Quando la controversa opera di Tennessee Williams, "La dolce ala della giovinezza" (Sweet Bird of Youth) debuttò a Broadway nel 1959, diede in parte ragione di credere che il talento creativo dello stesso drammaturgo americano fosse in fase calante. Ci vollero nel corso del tempo trasposizioni cinematografiche, rivisitazioni e, non l'ultimo, il gusto stesso del regista Pier Luigi Pizzi per ridare lustro e credibilità a un immortale della storia del teatro moderno e contemporaneo.
Posti pieni in platea, balconate un po' più timide. Il pubblico delle occasioni è a rilevanza femminile. Il range di età, con un rapido colpo d'occhio, non volge a favore dei più giovani, comunque accorsi a prender posto all'interno della sempre suggestiva struttura del Teatro Lauro Rossi di Macerata. Ma tant'è: appassionarsi al teatro è un lento esercizio che va coltivato con le opportune costanza e curiosità.
L'attesa si misura in minuti, brusio di chiacchiere leggere e tapping sui cellulari, senza distinzione alcuna fra semplici ammiratori o amanti del teatro di prosa.
Le luci lentamente si spengono. E le prime note di un pianoforte (Stefano Mainetti) danno il via alla pièce. Ad Elena Sofia Ricci viene affidato l'incipit del dramma di Tennessee Williams, nel ruolo della tormentata Alexandra del Lago, star decadente di Hollywood che provata da una notte di alcol e hashish si sveglia e cerca di prendere confidenza con la propria stanza d'albergo. L'interazione con la scenografia da conto allo spettatore della profondità e della scelta di luci forse poco adatta per rendere al meglio i travagli interiori dei protagonisti che man mano si svelano. Finché dallo stesso letto non riprende conoscenza anche il Chance Wayne di Gabriele Anagni, permettendo al pubblico di entrare in confidenza con il gigolò appena rientrato nella sua città natia. Il resto della trama rispetta in maniera convincente la versione di Williams, affidando ai dialoghi quasi scanzonati e i monologhi dolorosi dei due protagonisti il compito di svelare poco alla volta i retroscena di un paio di vite in lotta per restare a galla. Una giovane e disillusa, l'altra adulta ma provata dagli effetti dell'età più dolce. Insieme, fino al tragico epilogo che segnerà il destino di uno dei due.

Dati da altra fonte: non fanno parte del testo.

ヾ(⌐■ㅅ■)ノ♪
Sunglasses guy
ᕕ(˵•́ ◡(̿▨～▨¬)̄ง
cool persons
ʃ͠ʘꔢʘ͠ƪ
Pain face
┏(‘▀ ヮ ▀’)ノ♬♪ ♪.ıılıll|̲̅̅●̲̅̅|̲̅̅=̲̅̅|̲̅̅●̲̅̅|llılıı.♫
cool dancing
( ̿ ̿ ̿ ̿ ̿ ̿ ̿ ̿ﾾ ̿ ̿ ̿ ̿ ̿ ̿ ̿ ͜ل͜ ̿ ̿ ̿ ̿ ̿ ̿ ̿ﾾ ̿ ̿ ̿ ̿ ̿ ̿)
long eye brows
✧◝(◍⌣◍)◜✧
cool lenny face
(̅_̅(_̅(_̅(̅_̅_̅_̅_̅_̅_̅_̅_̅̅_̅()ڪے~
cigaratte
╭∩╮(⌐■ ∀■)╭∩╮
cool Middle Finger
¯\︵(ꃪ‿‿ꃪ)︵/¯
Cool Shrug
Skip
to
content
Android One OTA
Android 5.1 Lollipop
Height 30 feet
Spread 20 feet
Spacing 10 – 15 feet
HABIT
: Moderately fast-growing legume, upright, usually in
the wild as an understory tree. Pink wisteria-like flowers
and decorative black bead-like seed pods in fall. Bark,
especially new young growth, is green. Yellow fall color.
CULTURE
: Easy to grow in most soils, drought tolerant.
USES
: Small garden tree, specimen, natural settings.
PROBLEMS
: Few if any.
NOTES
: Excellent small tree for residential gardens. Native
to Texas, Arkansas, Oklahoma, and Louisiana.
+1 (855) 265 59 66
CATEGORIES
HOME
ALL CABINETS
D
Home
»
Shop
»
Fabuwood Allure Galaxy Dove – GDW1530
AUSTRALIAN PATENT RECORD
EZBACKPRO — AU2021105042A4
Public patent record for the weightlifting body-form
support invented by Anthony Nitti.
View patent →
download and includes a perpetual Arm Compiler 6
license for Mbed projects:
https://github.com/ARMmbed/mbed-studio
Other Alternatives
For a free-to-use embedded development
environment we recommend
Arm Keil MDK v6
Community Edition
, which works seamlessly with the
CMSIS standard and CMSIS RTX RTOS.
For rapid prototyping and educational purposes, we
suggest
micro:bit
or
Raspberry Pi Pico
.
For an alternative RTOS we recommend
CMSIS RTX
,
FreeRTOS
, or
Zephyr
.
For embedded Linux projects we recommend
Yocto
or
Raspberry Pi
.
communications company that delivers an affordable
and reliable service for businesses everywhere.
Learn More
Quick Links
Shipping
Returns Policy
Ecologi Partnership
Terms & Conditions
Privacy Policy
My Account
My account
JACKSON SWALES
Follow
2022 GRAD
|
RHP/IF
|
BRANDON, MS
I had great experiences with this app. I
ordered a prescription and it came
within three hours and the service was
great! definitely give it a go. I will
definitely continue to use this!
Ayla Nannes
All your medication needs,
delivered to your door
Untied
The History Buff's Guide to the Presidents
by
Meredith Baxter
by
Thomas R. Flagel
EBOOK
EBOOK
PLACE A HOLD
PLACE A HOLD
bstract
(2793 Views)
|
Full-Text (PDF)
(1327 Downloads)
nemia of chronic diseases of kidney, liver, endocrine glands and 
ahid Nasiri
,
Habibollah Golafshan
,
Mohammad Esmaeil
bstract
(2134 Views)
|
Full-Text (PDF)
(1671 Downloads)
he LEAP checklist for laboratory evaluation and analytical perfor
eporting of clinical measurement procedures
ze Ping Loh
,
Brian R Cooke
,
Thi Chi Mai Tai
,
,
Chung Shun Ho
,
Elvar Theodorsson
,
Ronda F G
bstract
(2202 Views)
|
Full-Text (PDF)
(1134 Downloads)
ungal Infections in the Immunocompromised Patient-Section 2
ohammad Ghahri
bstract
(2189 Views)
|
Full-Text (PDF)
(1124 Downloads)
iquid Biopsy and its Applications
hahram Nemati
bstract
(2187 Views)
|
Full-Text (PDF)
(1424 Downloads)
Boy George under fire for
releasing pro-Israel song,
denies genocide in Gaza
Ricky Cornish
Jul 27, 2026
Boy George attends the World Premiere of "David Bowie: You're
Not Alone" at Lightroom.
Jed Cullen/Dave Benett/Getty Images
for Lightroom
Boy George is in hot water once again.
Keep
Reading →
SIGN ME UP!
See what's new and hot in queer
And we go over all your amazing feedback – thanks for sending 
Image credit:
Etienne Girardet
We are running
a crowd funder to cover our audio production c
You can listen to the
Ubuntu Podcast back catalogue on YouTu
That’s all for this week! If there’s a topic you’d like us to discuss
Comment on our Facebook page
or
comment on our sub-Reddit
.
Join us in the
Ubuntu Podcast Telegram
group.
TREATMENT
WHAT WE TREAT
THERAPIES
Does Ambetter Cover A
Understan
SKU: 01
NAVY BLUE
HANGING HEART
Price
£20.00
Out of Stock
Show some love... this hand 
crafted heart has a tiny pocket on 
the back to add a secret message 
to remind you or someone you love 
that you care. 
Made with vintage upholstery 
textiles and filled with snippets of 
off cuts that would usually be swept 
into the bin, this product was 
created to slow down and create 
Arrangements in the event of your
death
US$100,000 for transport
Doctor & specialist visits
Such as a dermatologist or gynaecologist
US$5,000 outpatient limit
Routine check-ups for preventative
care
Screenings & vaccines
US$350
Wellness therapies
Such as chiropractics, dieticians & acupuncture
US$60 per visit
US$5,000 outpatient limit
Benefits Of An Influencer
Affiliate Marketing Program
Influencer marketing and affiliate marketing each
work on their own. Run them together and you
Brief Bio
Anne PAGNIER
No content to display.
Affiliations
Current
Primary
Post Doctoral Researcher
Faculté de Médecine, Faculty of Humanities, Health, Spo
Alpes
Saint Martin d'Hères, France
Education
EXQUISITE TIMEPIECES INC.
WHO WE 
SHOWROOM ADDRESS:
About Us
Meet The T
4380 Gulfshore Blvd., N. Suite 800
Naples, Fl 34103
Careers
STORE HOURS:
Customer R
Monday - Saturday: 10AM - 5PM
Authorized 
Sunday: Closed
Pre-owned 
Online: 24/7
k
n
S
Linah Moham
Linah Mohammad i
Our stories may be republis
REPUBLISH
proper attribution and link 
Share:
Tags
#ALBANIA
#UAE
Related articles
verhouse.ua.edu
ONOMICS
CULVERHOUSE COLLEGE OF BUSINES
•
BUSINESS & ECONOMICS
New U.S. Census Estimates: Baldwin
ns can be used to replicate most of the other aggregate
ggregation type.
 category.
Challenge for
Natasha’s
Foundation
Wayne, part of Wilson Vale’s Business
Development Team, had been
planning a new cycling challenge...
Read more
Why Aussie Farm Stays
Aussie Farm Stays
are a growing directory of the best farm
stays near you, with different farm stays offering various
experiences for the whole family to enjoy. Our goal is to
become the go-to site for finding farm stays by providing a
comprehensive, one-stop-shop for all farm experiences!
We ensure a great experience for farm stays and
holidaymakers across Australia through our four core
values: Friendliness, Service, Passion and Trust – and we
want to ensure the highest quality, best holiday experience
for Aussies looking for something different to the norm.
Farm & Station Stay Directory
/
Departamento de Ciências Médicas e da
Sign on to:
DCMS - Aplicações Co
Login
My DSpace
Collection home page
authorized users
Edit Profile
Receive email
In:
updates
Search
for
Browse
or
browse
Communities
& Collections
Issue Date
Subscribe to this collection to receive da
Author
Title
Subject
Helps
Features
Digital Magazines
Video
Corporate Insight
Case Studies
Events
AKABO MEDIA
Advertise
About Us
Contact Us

Dalla platea di spettatori si percepisce la difficoltà di scostarsi dai canoni televisivi, complici alcuni squilli di cellulare e le risatine fuori contesto. I tempi sono diversi, e quelli del teatro a volte sanno essere crudeli. Si deve attendere il secondo atto per scorgere il tipico "sangue e sudore" dal palco, utile a sciogliere e coinvolgere anche il gusto artistico più affinato ed esigente. Gabriele Anagni impone gradualmente la forza del suo personaggio, sfruttando tanto i monologhi quanto le interazioni con gli altri attori. Elena Sofia Ricci in questo sostiene, fa da spalla, si prende il pubblico quando sa di poterlo fare. Confermando di aver fatto del teatro la sua seconda (o, forse, prima) casa.
Una volta chiuse le porte del Teatro Rossi, siamo riusciti - noi di Picchio News - a strappare una breve dichiarazione della stessa Elena Sofia Ricci sulla serata.
Come è andata stasera Elena?
«Direi molto bene. A me piace sempre vivere il palco da spettatrice, per capire le reazioni della gente. E stasera devo dire che il pubblico ha risposto bene, la rappresentazione è piaciuta. Per noi è stata una gioia.»
Siete pronti a ripartire, allora.
«Dopo lo stop che abbiamo dovuto affrontare per via del Covid-19, da oggi e per due mesi siamo davvero pronti. Sperando che non ci fermi più nessuno.»
Quanto è importante per te continuare a lavorare con i giovani e continuare ad aiutarli in questo settore artistico?
«Tantissimo. Io sono un'appassionata di lotte da fare per le nuove generazioni. Bisogna lasciare a chi verrà qualcosa di meglio di quello che stiamo facendo adesso. Ed è anche bellissimo perché i giovani sono pieni di energia e danno tanta soddisfazione. Sono puro "ossigeno", come dice anche Alexandra del Lago.»
Quindi c'è ancora speranza per il teatro?
«Assolutamente, lo spettacolo dal vivo non potrà mai morire. Però dobbiamo lottare.»